_SUPPLIED INFORMATION_.
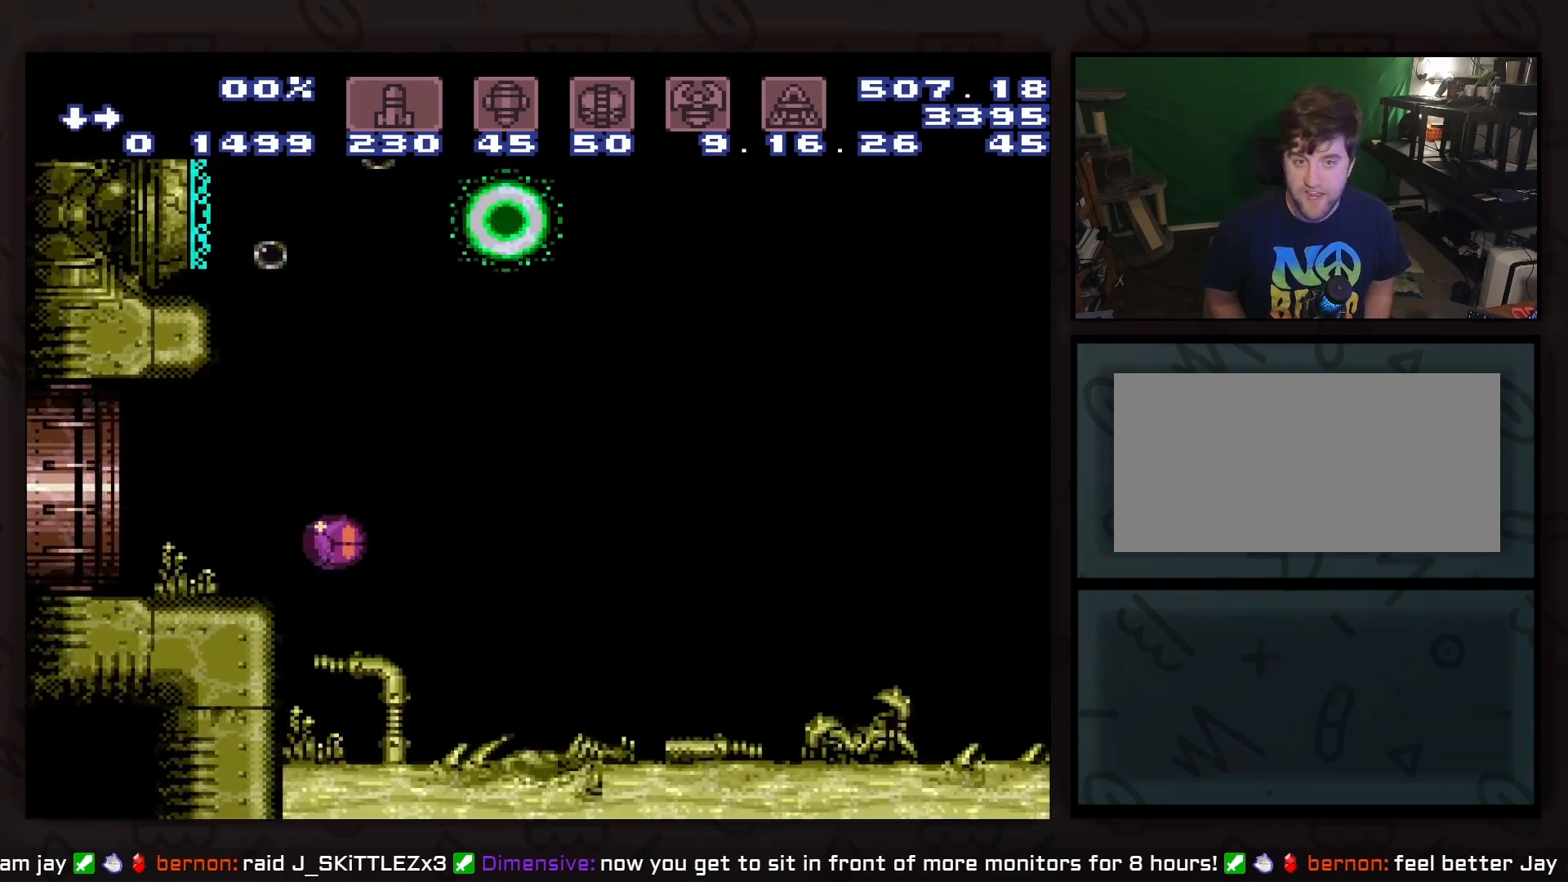
Gameplay with a controller (Nintendo layout); each line is a JSON object with the inputs held at the frame after it. "events" lists button and stick changes between this image and that frame as [ms after this image, input, new state], when the widget could be followed in between. Not read: L3 R3.
{"buttons": ["B", "DPAD_RIGHT"], "events": [[50, "DPAD_DOWN", "up"], [117, "DPAD_RIGHT", "up"], [117, "DPAD_UP", "down"], [300, "B", "down"], [300, "DPAD_UP", "up"], [367, "DPAD_RIGHT", "down"]]}
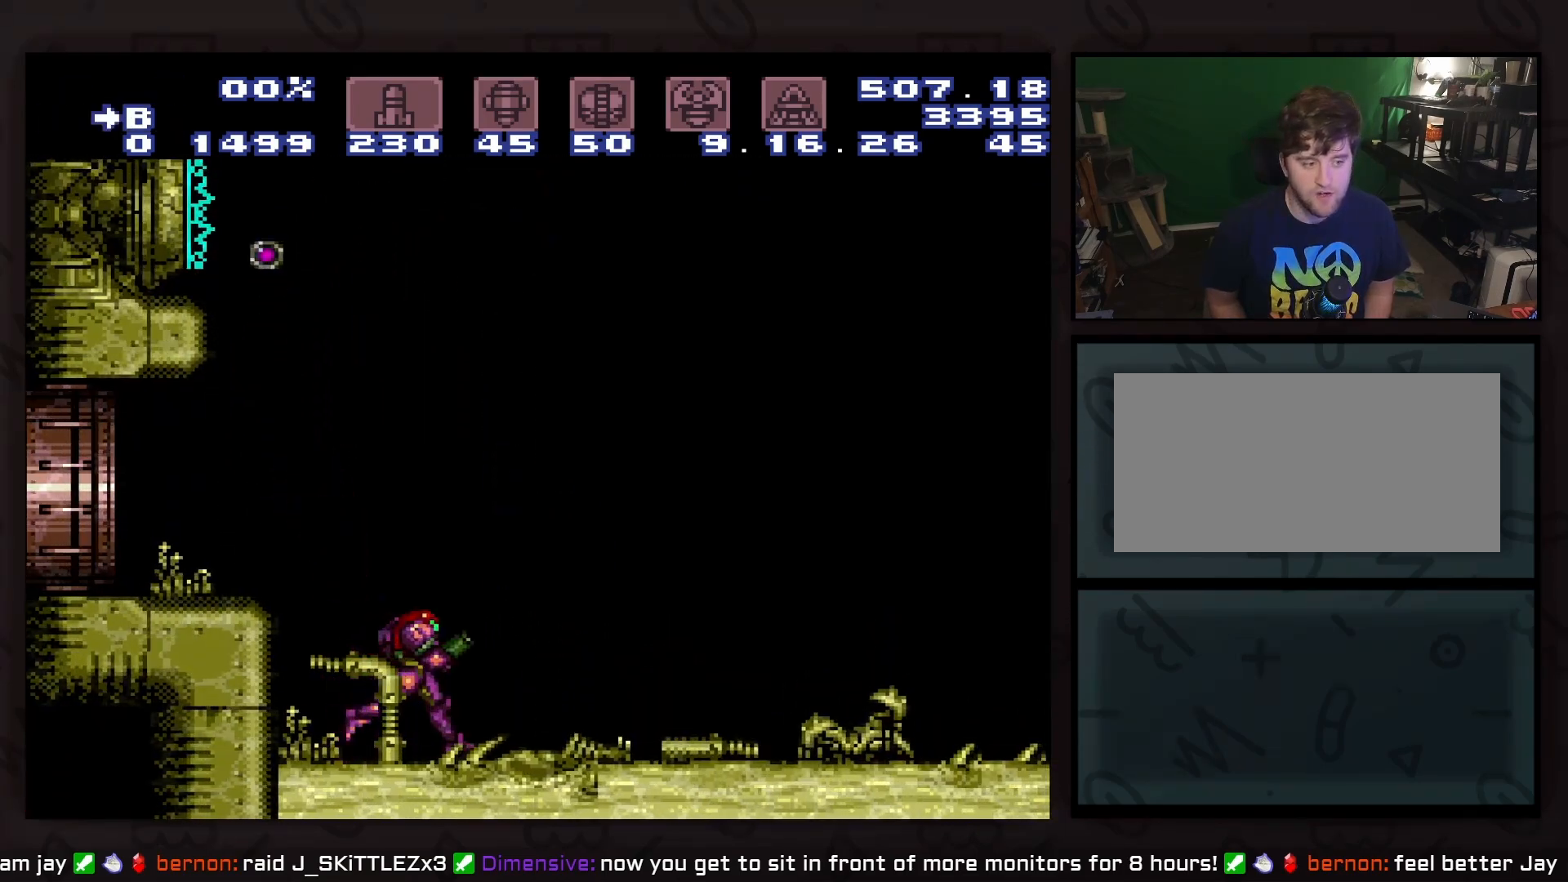
{"buttons": [], "events": [[367, "A", "down"], [433, "B", "up"], [433, "DPAD_RIGHT", "up"], [500, "A", "up"]]}
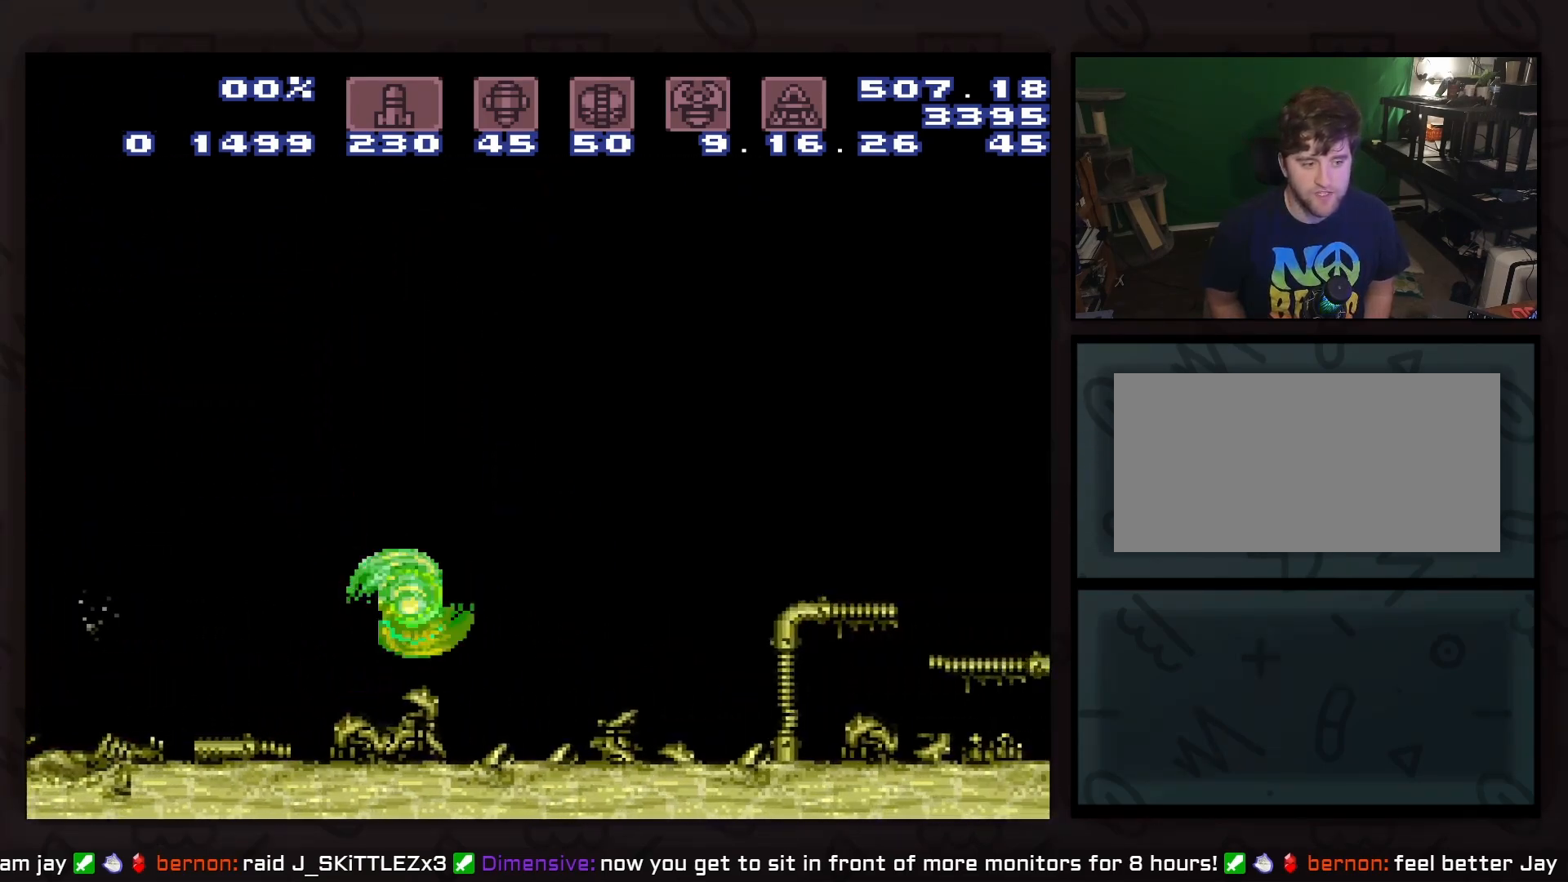
{"buttons": ["B", "DPAD_LEFT"], "events": [[250, "DPAD_LEFT", "down"], [300, "DPAD_LEFT", "up"], [367, "B", "down"], [500, "DPAD_LEFT", "down"]]}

_ACTIVITY_. Reproduce the listing above exactly, but skip the pictures.

_ANSWER AREA_.
Gameplay with a controller (Nintendo layout); each line is a JSON object with the inputs held at the frame after it. "events" lists button and stick changes between this image and that frame as [ms after this image, input, new state], when the widget could be followed in between. Not read: L3 R3.
{"buttons": ["B", "DPAD_RIGHT"], "events": [[50, "DPAD_DOWN", "up"], [117, "DPAD_RIGHT", "up"], [117, "DPAD_UP", "down"], [300, "B", "down"], [300, "DPAD_UP", "up"], [367, "DPAD_RIGHT", "down"]]}
{"buttons": [], "events": [[367, "A", "down"], [433, "B", "up"], [433, "DPAD_RIGHT", "up"], [500, "A", "up"]]}
{"buttons": ["B", "DPAD_LEFT"], "events": [[250, "DPAD_LEFT", "down"], [300, "DPAD_LEFT", "up"], [367, "B", "down"], [500, "DPAD_LEFT", "down"]]}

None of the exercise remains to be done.